* **WHAT YOU ARE ASKED TO DO**: Your answer must be an exact retyping of the line containing "Use 6 decimals" and every line after it through the end of the records below, with no pictures and nothing else.

Multi-view image geometry data:
────────────────────

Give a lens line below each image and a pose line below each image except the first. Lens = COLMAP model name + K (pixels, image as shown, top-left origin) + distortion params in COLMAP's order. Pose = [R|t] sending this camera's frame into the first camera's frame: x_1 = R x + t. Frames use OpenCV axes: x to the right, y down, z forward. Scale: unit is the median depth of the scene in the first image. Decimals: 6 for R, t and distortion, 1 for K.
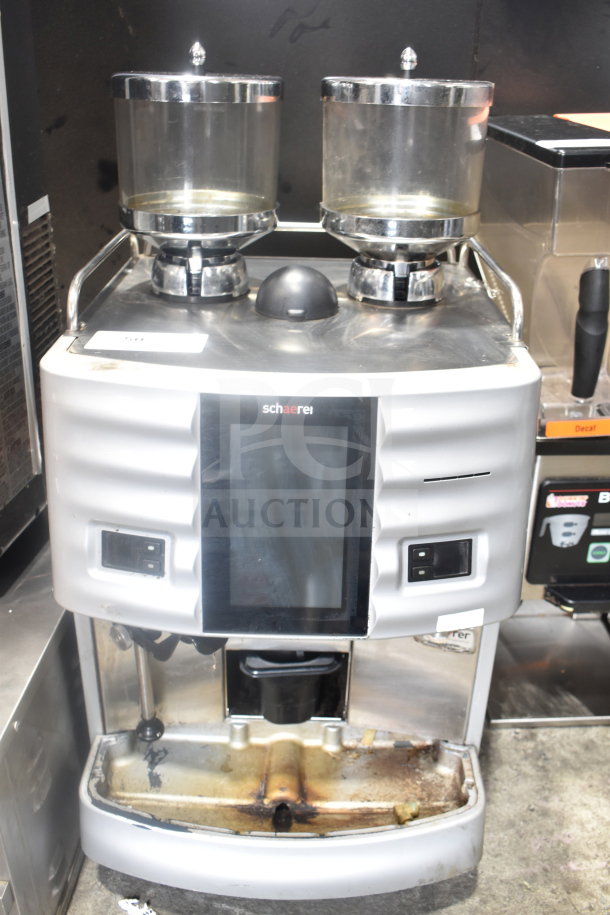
lens RADIAL K [[848.1, 0, 306.6], [0, 848.1, 459.1], [0, 0, 1]] dist [-0.087800, 0.000000]
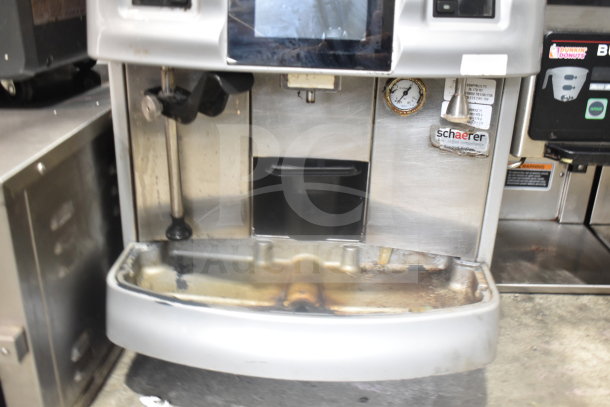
lens RADIAL K [[627.5, 0, 304.3], [0, 627.5, 205.1], [0, 0, 1]] dist [-0.078877, 0.000000]
pose [[0.999043, 0.023585, -0.036843, 0.000274], [-0.025227, 0.998679, -0.044761, 0.321042], [0.035739, 0.045648, 0.998318, 0.213824]]
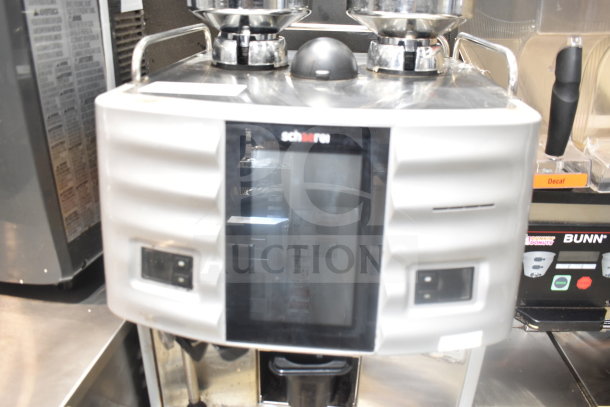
lens RADIAL K [[492.2, 0, 306.7], [0, 492.2, 199.9], [0, 0, 1]] dist [-0.089697, -0.000134]
pose [[0.997037, 0.029698, -0.070961, 0.018425], [-0.032629, 0.998647, -0.040498, 0.033063], [0.069662, 0.042694, 0.996657, 0.286903]]
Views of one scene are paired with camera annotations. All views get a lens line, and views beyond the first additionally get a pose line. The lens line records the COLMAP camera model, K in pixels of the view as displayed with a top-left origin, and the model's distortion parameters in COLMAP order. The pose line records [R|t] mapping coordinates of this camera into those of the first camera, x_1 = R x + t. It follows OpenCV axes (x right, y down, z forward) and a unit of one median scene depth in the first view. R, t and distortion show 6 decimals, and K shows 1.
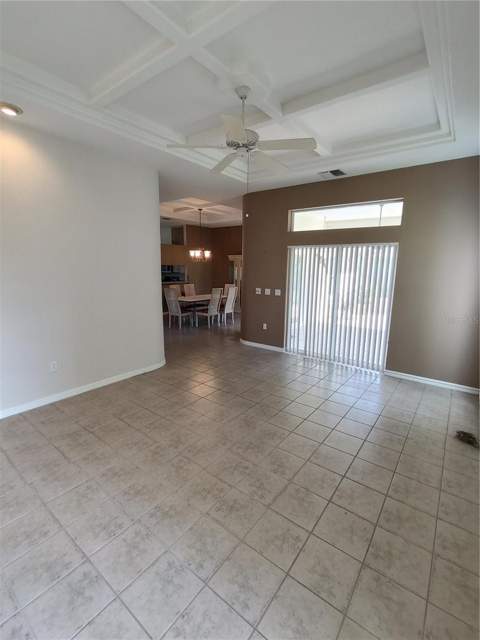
lens RADIAL K [[291.8, 0, 240.0], [0, 291.8, 320.0], [0, 0, 1]] dist [0.000840, 0.000368]
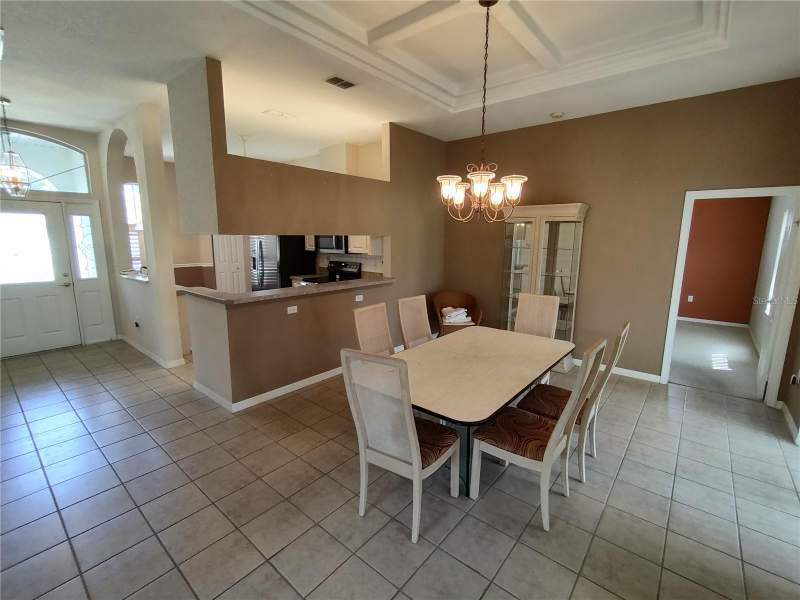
lens RADIAL K [[364.8, 0, 400.0], [0, 364.8, 300.0], [0, 0, 1]] dist [0.000840, 0.000368]
pose [[0.999218, -0.001471, -0.039500, -0.196741], [0.001252, 0.999984, -0.005564, -0.134957], [0.039507, 0.005510, 0.999204, 0.705452]]
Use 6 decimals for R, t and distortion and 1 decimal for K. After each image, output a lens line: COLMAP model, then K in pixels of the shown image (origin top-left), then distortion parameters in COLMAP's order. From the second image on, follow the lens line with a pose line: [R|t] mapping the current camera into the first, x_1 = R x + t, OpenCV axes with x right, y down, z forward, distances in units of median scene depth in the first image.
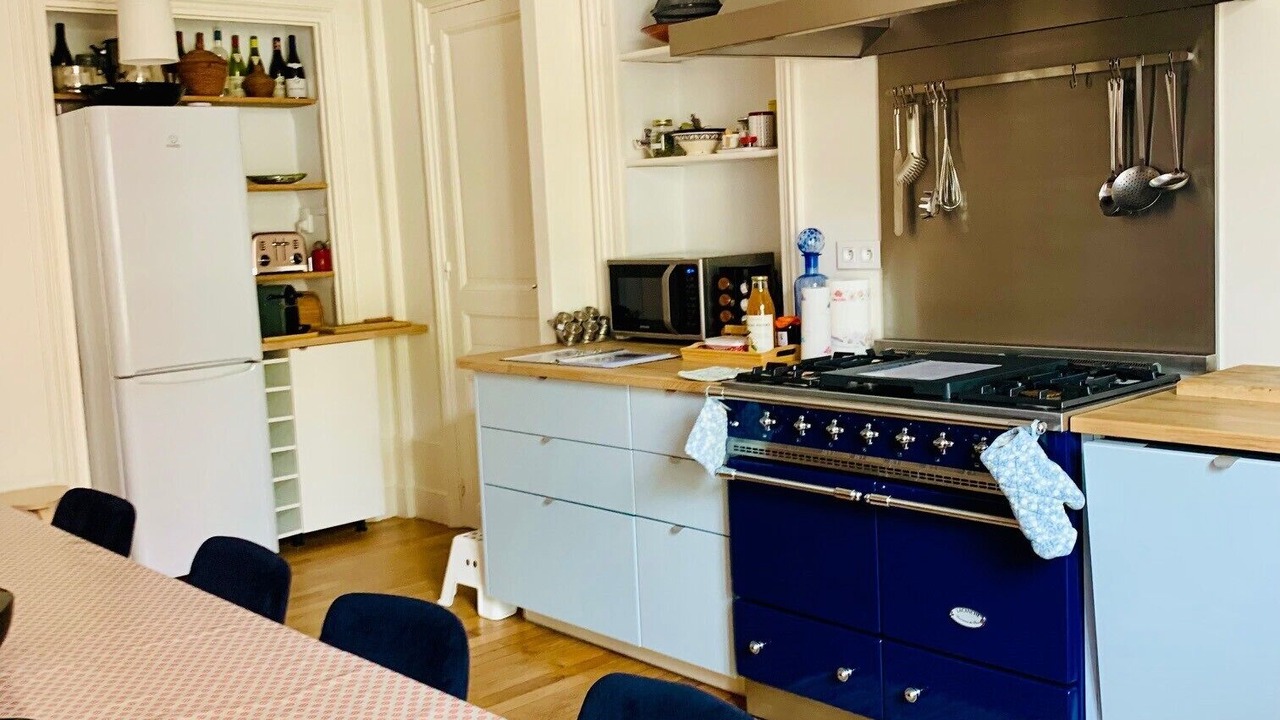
lens RADIAL K [[1300.8, 0, 692.2], [0, 1300.8, 361.3], [0, 0, 1]] dist [0.090188, -0.289353]
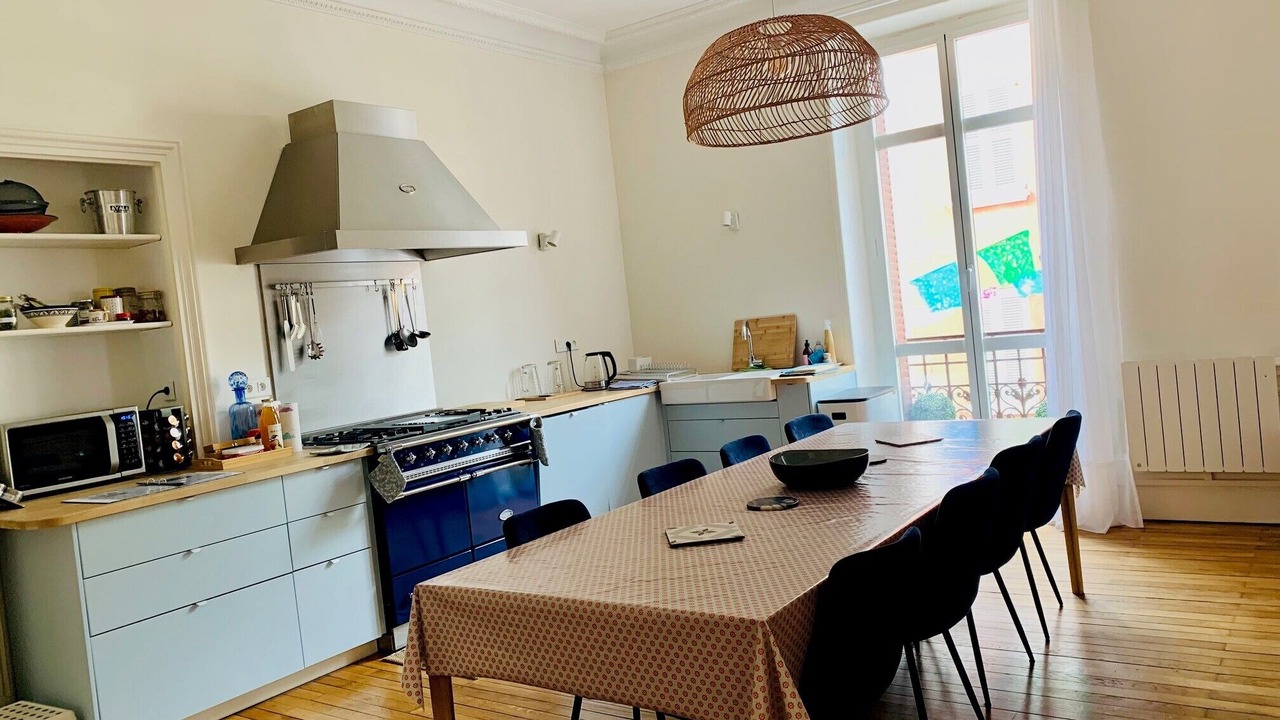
lens RADIAL K [[977.3, 0, 640.0], [0, 977.3, 360.0], [0, 0, 1]] dist [-0.007540, -0.004095]
pose [[-0.208771, 0.032632, 0.977420, -0.988819], [0.236828, 0.971382, 0.018155, -0.024424], [-0.948856, 0.235271, -0.210525, 0.725359]]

────────────────────

* **RESPONSE TO THIS TASK**:
Use 6 decimals for R, t and distortion and 1 decimal for K. After each image, output a lens line: COLMAP model, then K in pixels of the shown image (origin top-left), then distortion parameters in COLMAP's order. From the second image on, follow the lens line with a pose line: [R|t] mapping the current camera into the first, x_1 = R x + t, OpenCV axes with x right, y down, z forward, distances in units of median scene depth in the first image.
lens RADIAL K [[1300.8, 0, 692.2], [0, 1300.8, 361.3], [0, 0, 1]] dist [0.090188, -0.289353]
lens RADIAL K [[977.3, 0, 640.0], [0, 977.3, 360.0], [0, 0, 1]] dist [-0.007540, -0.004095]
pose [[-0.208771, 0.032632, 0.977420, -0.988819], [0.236828, 0.971382, 0.018155, -0.024424], [-0.948856, 0.235271, -0.210525, 0.725359]]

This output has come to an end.